> _To-do item_: Please find every line in the entries below that contains the string "Software", and copy it.

> _Stored data_:
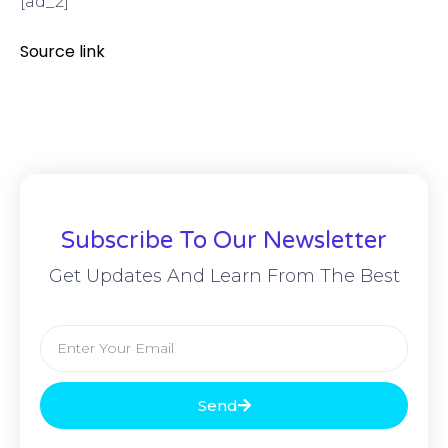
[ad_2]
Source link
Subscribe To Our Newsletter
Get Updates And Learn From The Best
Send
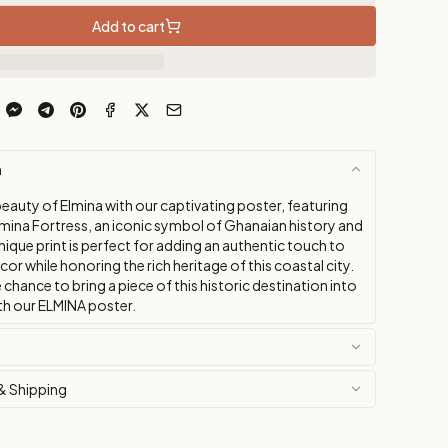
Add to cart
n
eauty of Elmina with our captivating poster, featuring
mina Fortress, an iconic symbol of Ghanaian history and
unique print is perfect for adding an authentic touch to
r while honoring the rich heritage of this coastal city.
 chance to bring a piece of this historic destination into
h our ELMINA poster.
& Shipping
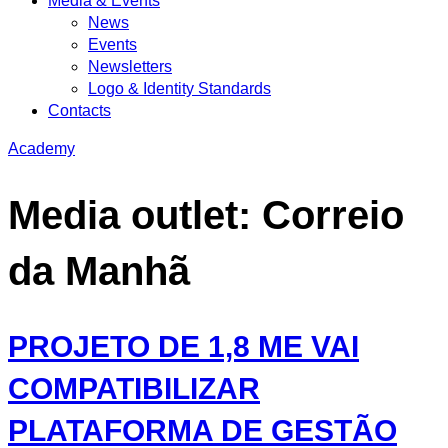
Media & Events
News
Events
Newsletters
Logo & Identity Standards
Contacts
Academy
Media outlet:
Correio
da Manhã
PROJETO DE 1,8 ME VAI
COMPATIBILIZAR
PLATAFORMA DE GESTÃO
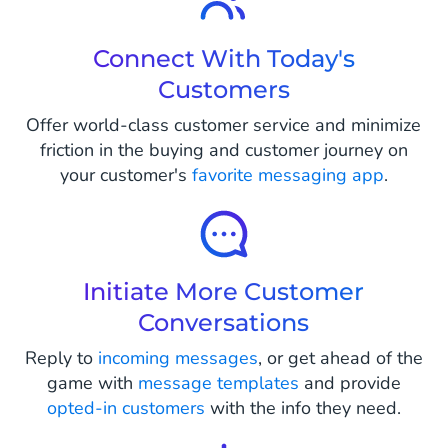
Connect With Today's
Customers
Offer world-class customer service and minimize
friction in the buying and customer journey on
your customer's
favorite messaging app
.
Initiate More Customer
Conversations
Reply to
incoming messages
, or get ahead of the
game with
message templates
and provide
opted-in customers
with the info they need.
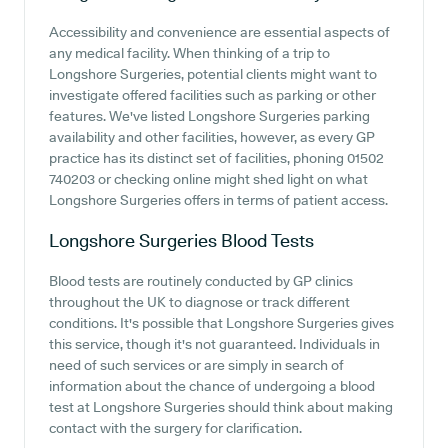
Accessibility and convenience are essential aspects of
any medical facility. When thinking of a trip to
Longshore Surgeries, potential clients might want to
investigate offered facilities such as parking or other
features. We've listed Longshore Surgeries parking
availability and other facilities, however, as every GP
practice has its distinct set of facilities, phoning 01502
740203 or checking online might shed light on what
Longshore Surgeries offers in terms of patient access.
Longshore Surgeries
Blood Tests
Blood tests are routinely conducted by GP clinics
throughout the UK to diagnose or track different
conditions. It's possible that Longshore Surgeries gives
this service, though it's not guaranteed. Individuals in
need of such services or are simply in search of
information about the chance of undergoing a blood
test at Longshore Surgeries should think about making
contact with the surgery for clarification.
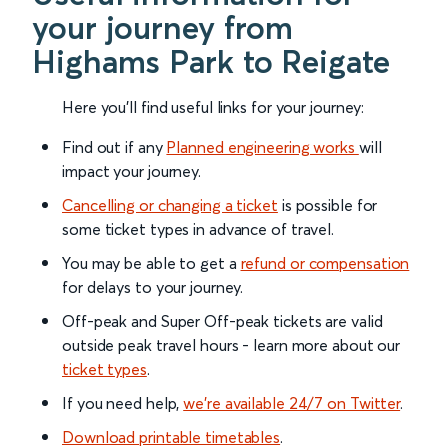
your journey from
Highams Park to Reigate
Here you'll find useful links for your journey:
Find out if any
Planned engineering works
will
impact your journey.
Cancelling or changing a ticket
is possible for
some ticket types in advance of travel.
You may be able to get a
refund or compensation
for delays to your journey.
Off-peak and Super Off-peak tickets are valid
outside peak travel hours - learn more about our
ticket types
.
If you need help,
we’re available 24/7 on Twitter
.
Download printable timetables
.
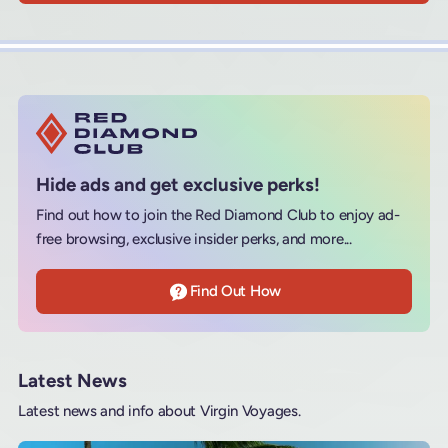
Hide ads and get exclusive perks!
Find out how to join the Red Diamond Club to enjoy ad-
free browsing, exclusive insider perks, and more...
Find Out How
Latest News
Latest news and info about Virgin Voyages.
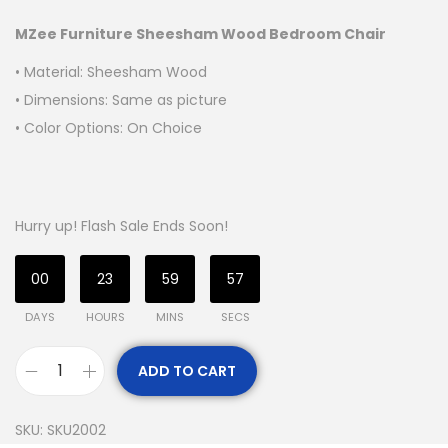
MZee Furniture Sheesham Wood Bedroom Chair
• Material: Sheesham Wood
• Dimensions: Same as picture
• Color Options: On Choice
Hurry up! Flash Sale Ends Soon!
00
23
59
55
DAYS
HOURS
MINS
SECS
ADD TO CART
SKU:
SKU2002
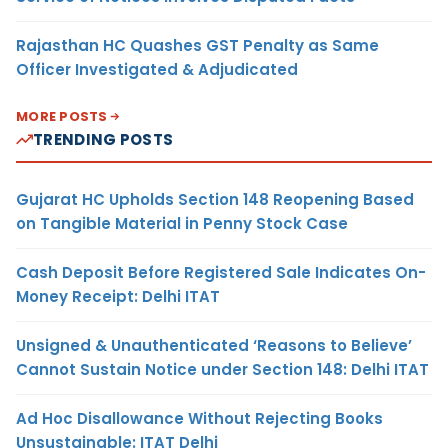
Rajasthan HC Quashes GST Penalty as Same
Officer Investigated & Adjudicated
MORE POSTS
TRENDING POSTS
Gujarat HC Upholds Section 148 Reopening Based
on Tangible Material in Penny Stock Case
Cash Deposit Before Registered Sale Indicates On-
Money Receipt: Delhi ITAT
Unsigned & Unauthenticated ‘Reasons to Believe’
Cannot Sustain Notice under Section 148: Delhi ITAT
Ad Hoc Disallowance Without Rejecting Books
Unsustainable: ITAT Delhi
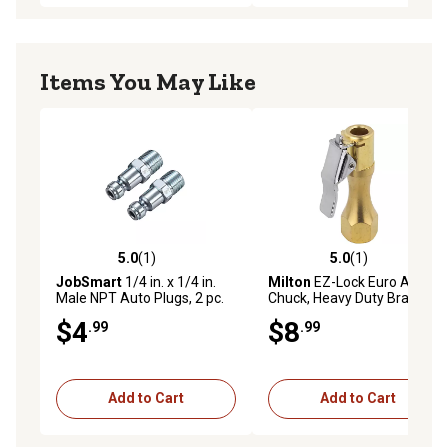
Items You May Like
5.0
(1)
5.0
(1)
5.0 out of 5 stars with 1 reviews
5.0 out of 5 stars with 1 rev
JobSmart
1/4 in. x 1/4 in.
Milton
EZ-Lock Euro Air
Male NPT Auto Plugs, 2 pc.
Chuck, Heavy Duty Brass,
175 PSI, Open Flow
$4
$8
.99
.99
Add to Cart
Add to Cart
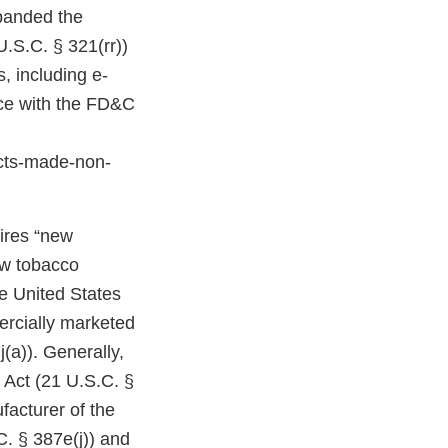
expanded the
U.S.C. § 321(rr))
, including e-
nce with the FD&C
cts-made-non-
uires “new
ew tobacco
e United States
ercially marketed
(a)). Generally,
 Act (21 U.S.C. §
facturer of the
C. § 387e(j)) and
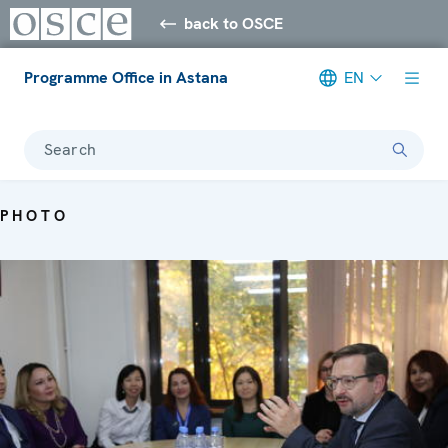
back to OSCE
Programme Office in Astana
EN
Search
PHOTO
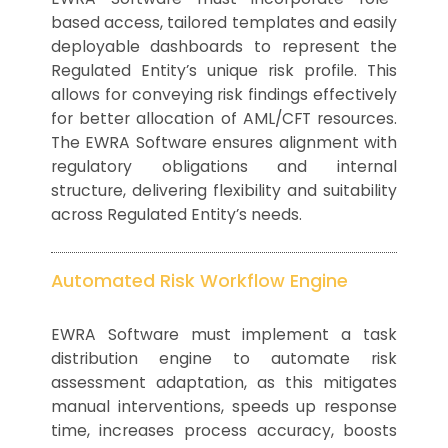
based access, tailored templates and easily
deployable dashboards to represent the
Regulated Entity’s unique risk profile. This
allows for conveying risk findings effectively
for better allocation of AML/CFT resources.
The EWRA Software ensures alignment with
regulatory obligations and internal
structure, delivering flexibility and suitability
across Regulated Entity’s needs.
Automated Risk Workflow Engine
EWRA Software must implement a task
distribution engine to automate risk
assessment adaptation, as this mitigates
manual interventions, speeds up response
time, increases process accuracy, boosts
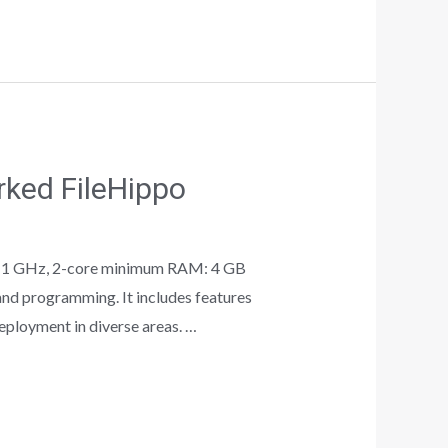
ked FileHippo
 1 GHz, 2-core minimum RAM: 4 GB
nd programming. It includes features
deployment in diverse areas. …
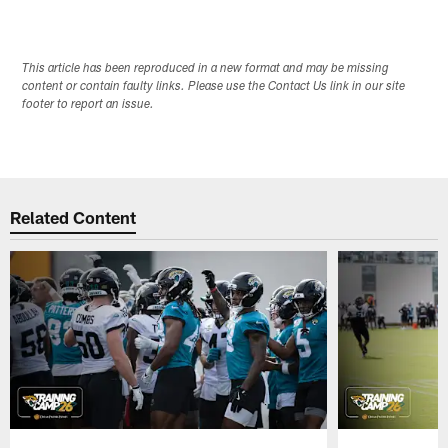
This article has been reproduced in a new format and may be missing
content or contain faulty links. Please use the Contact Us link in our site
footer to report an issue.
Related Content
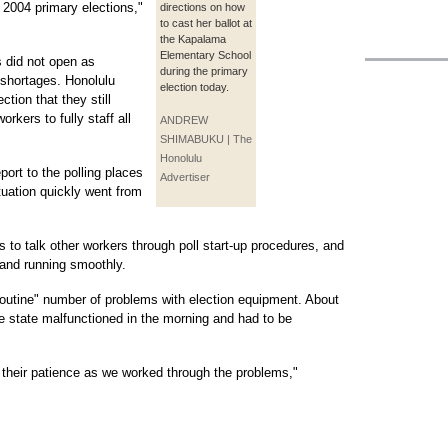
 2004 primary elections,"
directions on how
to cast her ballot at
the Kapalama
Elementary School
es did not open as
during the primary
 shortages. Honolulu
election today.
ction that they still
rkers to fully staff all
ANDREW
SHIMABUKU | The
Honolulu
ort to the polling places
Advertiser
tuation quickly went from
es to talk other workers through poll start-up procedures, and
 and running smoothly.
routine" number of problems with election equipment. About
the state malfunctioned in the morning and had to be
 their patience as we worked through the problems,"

> _Exercise response_:
The EWRA Software ensures alignment with
EWRA Software must implement a task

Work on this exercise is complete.